Она гневно сверкнула глазами, кинула:
– Недолго, особенно если кто-нибудь поможет. – И с ледяным спокойствием потребовала: – Расскажи, зачем ты меня убил?
Когда Грейн только пришла в ТАРДИС и передала копию своего сознания Доктору, копию его сознания взяла себе в мозг. Пришелец оказался вредоносным: через минуту после обмена её тело забилось в агонии, хотя не имело внешних повреждений.
Что случилось с разумом хозяйки, оставалось только гадать. Выжила лишь копия, переданная Повелителю Времени – та Грейн, которая нежилась теперь в ванной. Сознание Доктора благополучно вернулось к себе, но все впечатления от минутного путешествия он упрятал слишком глубоко, и обнаружить их не удалось, сколько лазутчица не обыскивала пирамиды памяти.

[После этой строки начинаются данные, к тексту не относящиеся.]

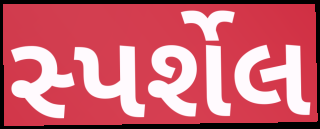
સ્પર્શેલ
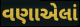
વણાએલાં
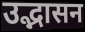
उद्भासन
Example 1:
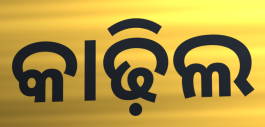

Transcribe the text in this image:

କାଢ଼ିଲ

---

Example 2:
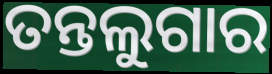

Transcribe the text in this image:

ତନ୍ତଲୁଗାର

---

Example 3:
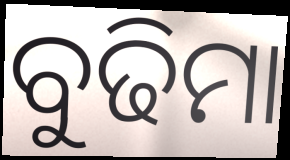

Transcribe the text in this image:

ବୁଢିମା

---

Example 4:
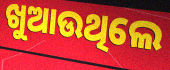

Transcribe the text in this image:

ଖୁଆଉଥିଲେ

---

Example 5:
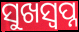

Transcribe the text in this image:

ସୁଖସ୍ୱପ୍ନ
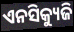
ଏନସିକ୍ୟୁଜି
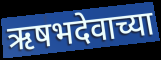
ऋषभदेवाच्या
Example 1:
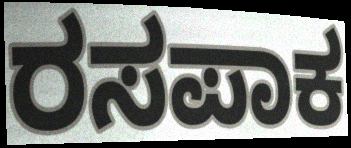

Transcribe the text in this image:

ರಸಪಾಕ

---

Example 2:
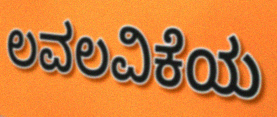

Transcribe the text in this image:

ಲವಲವಿಕೆಯ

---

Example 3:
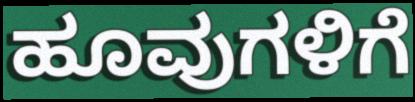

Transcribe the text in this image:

ಹೂವುಗಳಿಗೆ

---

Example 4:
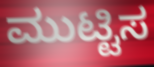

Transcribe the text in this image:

ಮುಟ್ಟಿಸ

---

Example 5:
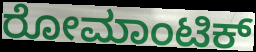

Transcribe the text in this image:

ರೋಮಾಂಟಿಕ್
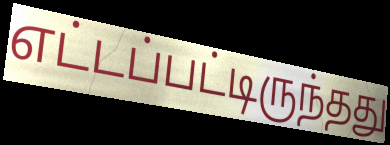
எட்டப்பட்டிருந்தது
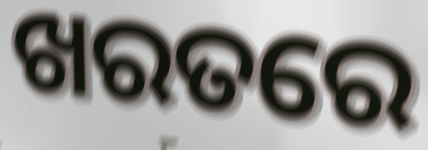
ଖରତରେ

Доктор пожал плечами, разбросал ладонью брызги. Вздохнул:
– Ты сама это сделала, взорвала свой трон. Я только показал тебе кое-что в Древе, даже и не ожидал такой реакции.
– В Древе?! – подскочила Грейн, устроив девятый вал из лепестков. – Что может быть опасного в Древе?
Мокрое полотно облегало её острые соски, но она не обращала внимания, с пристрастием искала на лице галлифрейца хоть какую-то зацепку; тот помотал головой, воздев ладонь к потолку:
– Даже не спрашивай. Нет никакого желания второй раз смотреть на твой фейерверк.
Он цокнул языком и показал глазами, как будто наблюдает за ядерным грибом, случившимся поблизости.
Грейн поняла, что грызёт костяшку указательного пальца – и вылезла из воды. Отжала полы сорочки, принялась натягивать сверху вторую рубаху и куртку.
– Да на мокрое-то зачем! – возопил Тиралик. – Никто в твою сторону не смотрит, оденься нормально!
– Высохнет, – сурово бросила Грейн и повесила на шею ладанку.